**Task details:** Your copy of the entries must be exact, and it must not include the pictures.

↓↓↓

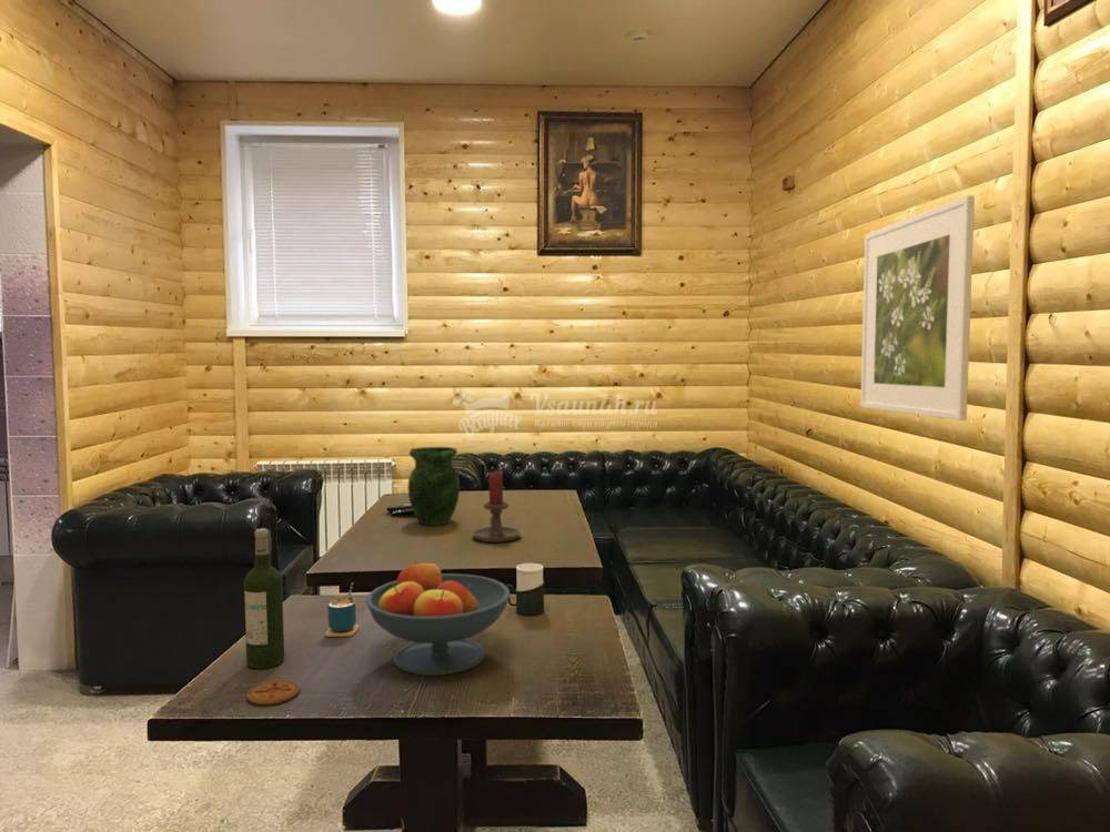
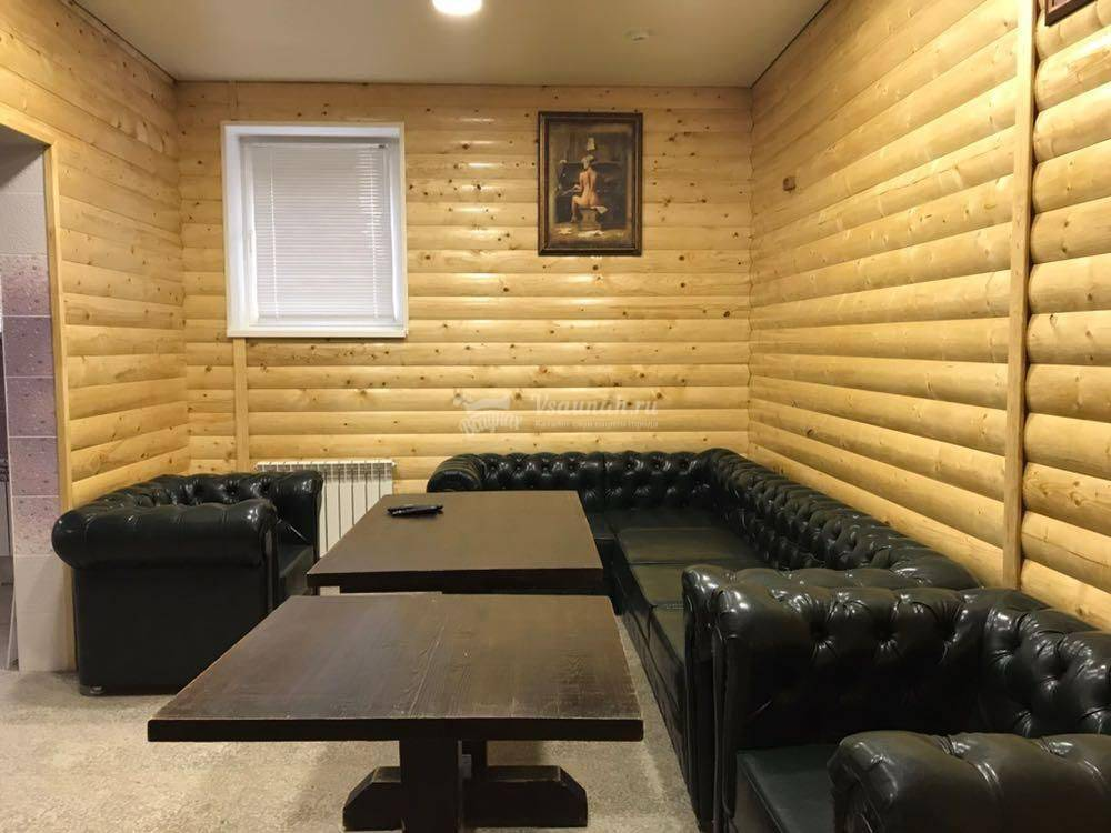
- wine bottle [243,527,285,670]
- cup [324,581,360,638]
- vase [406,446,461,527]
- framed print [859,194,976,422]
- coaster [245,679,301,706]
- candle holder [472,470,522,544]
- fruit bowl [365,559,512,677]
- cup [505,562,545,617]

↑↑↑

**Task output:**
- wine bottle [243,527,285,670]
- cup [324,581,360,638]
- vase [406,446,461,527]
- framed print [859,194,976,422]
- coaster [245,679,301,706]
- candle holder [472,470,522,544]
- fruit bowl [365,559,512,677]
- cup [505,562,545,617]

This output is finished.